Rohan woke up with a gasp. His real RD Sharma lay open on the desk. The “useless” problems now looked like a secret language. He realized the book wasn’t trying to torture him. It was a gym for the mind. Each chapter was a new tool: to measure impossible heights, Calculus to understand change, Venn Diagrams to untangle life’s chaos.
In the noisy, chalk-dusted classroom of St. Mary’s High School, two kinds of students existed: those who saw the as a weapon of mass distraction, and those who saw it as a treasure map.
“Dad,” Rohan said, eyes shining. “I’m learning to fix broken compasses.”
The next morning, his father saw Rohan at the breakfast table, not eating, but scribbling furiously in a notebook. “What are you doing?” Rd Sharma Maths Book
“x = 60. y = 30.”
He smiled, picked up his pen, and began to solve.

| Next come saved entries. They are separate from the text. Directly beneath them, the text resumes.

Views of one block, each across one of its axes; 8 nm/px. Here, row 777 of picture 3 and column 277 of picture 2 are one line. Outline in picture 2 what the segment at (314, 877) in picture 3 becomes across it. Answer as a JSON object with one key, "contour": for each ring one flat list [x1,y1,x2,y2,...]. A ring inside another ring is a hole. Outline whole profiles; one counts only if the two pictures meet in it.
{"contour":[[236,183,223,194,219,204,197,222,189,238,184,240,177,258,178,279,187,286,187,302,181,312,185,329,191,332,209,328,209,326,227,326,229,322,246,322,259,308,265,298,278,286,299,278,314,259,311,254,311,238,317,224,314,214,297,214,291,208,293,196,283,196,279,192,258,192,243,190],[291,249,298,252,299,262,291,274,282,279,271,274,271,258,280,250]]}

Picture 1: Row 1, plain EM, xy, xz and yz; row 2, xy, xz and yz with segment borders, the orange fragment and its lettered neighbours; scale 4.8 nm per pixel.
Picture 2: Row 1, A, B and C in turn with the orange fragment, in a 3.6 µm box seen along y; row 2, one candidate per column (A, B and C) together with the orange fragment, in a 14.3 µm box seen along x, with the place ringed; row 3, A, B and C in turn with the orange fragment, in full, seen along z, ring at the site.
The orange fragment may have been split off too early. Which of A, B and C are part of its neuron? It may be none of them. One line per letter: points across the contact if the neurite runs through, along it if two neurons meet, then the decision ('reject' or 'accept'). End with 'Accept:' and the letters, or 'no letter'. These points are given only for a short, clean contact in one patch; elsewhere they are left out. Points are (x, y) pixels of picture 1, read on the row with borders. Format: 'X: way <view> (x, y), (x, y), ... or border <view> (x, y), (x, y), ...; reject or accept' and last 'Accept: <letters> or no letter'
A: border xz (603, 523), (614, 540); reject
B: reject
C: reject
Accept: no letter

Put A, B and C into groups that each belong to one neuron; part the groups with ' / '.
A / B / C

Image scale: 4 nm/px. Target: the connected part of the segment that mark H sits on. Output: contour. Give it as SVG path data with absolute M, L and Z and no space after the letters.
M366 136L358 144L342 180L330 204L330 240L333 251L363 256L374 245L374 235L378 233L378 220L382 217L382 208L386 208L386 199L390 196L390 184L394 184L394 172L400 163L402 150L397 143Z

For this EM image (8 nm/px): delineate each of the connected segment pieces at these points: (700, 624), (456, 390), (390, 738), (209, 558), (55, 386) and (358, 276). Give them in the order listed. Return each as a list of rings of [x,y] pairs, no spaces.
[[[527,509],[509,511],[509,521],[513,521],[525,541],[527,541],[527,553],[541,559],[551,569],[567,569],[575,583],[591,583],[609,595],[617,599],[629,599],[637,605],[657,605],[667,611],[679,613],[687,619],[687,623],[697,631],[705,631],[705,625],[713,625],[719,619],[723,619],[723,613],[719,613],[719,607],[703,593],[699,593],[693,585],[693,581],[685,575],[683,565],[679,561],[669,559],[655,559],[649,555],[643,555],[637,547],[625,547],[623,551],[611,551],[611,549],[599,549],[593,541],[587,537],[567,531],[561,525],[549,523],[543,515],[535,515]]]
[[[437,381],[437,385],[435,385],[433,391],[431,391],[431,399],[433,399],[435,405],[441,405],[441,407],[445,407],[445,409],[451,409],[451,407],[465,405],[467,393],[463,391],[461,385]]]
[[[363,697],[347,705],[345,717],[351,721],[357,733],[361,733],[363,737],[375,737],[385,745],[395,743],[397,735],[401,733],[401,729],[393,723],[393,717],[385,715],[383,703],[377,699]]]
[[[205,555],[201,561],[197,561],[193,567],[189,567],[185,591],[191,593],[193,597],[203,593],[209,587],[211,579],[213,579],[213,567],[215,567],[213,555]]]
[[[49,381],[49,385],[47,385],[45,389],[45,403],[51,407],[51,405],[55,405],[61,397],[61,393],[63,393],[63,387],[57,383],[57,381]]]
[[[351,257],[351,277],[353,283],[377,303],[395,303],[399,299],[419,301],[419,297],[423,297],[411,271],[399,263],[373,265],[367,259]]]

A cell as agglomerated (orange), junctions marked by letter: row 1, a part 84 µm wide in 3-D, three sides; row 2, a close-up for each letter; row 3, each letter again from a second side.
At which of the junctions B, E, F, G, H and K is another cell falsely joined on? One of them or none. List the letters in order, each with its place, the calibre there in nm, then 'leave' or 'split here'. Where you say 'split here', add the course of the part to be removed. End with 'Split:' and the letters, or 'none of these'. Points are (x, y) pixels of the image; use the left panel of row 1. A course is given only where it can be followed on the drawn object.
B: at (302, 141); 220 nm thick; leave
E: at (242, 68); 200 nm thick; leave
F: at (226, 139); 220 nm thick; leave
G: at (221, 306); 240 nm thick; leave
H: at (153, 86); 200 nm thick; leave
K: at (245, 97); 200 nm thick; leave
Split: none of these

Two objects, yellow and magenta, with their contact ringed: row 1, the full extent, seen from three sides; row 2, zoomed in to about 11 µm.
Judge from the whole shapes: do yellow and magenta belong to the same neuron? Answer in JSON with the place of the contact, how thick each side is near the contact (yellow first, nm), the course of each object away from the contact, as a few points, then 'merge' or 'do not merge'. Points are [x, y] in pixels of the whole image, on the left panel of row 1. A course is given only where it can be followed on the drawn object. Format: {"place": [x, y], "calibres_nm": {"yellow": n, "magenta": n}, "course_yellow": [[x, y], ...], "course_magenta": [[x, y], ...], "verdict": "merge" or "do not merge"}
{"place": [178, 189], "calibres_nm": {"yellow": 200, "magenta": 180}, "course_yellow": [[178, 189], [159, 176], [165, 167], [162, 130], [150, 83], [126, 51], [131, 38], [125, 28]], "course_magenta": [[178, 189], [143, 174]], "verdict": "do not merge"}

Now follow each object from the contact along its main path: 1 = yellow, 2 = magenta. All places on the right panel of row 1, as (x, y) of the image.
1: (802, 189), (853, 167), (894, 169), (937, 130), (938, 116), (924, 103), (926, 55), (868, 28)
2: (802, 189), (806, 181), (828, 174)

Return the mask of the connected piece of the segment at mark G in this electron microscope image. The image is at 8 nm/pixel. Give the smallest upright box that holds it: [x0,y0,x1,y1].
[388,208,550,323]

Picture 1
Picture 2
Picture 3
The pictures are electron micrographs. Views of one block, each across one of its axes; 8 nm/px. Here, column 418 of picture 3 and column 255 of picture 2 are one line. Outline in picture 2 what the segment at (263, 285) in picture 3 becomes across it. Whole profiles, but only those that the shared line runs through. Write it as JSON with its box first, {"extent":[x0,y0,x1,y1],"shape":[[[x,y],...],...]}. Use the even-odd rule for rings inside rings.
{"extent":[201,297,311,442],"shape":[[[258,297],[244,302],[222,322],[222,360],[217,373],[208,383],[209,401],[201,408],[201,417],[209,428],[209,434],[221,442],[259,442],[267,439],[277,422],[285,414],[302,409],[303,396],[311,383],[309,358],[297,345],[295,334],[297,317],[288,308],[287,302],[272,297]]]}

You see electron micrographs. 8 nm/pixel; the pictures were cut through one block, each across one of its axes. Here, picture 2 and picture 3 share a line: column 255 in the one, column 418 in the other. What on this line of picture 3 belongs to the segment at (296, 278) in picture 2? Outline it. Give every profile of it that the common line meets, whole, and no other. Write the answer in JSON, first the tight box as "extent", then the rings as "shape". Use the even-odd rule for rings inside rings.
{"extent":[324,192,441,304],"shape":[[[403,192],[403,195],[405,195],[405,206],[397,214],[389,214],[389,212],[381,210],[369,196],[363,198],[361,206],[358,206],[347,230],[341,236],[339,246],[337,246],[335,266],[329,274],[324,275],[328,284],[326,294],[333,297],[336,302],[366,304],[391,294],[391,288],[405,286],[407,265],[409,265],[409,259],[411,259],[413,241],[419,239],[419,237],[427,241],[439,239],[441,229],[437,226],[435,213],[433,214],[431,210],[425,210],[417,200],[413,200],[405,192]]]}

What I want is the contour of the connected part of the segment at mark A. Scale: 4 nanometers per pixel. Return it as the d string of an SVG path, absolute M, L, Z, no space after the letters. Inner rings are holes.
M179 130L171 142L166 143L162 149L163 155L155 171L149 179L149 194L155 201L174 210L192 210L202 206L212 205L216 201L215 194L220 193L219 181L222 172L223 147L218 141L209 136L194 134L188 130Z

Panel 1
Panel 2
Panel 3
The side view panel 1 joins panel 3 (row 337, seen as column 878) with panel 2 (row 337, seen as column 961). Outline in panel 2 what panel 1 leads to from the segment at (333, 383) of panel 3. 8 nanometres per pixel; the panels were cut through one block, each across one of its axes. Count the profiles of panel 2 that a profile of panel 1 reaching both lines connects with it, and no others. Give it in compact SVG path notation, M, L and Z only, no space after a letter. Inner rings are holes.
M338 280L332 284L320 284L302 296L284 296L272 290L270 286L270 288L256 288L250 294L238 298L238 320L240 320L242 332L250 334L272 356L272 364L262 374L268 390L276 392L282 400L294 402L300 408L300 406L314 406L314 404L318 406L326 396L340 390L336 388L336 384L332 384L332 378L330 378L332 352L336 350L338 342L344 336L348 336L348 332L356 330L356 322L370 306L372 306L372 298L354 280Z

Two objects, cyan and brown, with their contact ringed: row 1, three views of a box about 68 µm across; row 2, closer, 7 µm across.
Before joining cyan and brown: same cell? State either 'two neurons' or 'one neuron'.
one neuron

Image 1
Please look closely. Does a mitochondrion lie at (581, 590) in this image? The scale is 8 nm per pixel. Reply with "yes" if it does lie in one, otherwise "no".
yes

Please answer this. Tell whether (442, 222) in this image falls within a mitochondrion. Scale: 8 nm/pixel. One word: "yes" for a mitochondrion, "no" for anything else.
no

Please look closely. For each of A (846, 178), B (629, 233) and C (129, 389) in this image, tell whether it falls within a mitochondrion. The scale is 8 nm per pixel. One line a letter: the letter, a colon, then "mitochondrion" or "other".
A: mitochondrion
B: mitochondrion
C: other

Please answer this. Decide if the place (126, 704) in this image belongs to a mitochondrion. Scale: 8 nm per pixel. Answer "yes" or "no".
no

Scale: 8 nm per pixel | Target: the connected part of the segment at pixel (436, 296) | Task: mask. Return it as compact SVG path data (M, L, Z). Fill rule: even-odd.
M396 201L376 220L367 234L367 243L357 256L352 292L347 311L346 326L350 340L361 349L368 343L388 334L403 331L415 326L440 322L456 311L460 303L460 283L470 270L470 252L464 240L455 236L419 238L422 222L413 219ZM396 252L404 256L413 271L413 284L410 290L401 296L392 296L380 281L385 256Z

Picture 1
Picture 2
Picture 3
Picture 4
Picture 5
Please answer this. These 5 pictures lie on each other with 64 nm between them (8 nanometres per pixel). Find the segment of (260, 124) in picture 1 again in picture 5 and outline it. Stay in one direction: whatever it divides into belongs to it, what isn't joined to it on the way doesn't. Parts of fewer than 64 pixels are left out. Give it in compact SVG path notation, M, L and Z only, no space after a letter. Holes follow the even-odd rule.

He solved the first equation: x + y = 90. He solved the second: x - y = 30. His mind, trained by hours of drudgery, clicked. Rohan woke up with a gasp
“This is pointless,” he sighed. But then he looked at the compass. One axis was tilted. The other was misaligned. Suddenly, the page made sense. The compass was a graph. The broken needle was an inconsistent pair of lines—no solution. To fix it, he needed to find the point where they intersect .
That night, he dreamed. He was standing inside a giant, empty void. Floating before him was a single, broken compass. The needle spun wildly, unable to point North.
And on the final exam, when he faced the hardest problem in the book, he didn't see a monster. He saw a compass, waiting for someone brave enough to find its North. He realized the book wasn’t trying to torture him
A voice echoed. “Fix the compass. Use the book.”
Grumbling, Rohan opened the dream-RD Sharma. It flipped to a random page—.
That year, Rohan didn’t just pass maths. He began to see patterns everywhere. The school bell schedule? Arithmetic Progression. The population of frogs in the pond? Exponential Growth. RD Sharma hadn’t given him answers—it had given him questions to ask the world.
Rohan belonged to the first group. To him, the thick, blue-covered book with the daunting author’s name was a paper brick. Its pages were packed with problems so dense they seemed to suck the light out of the room. While his friends played cricket, Rohan’s father would place the RD Sharma on his desk and say, “One chapter. Then you can go.”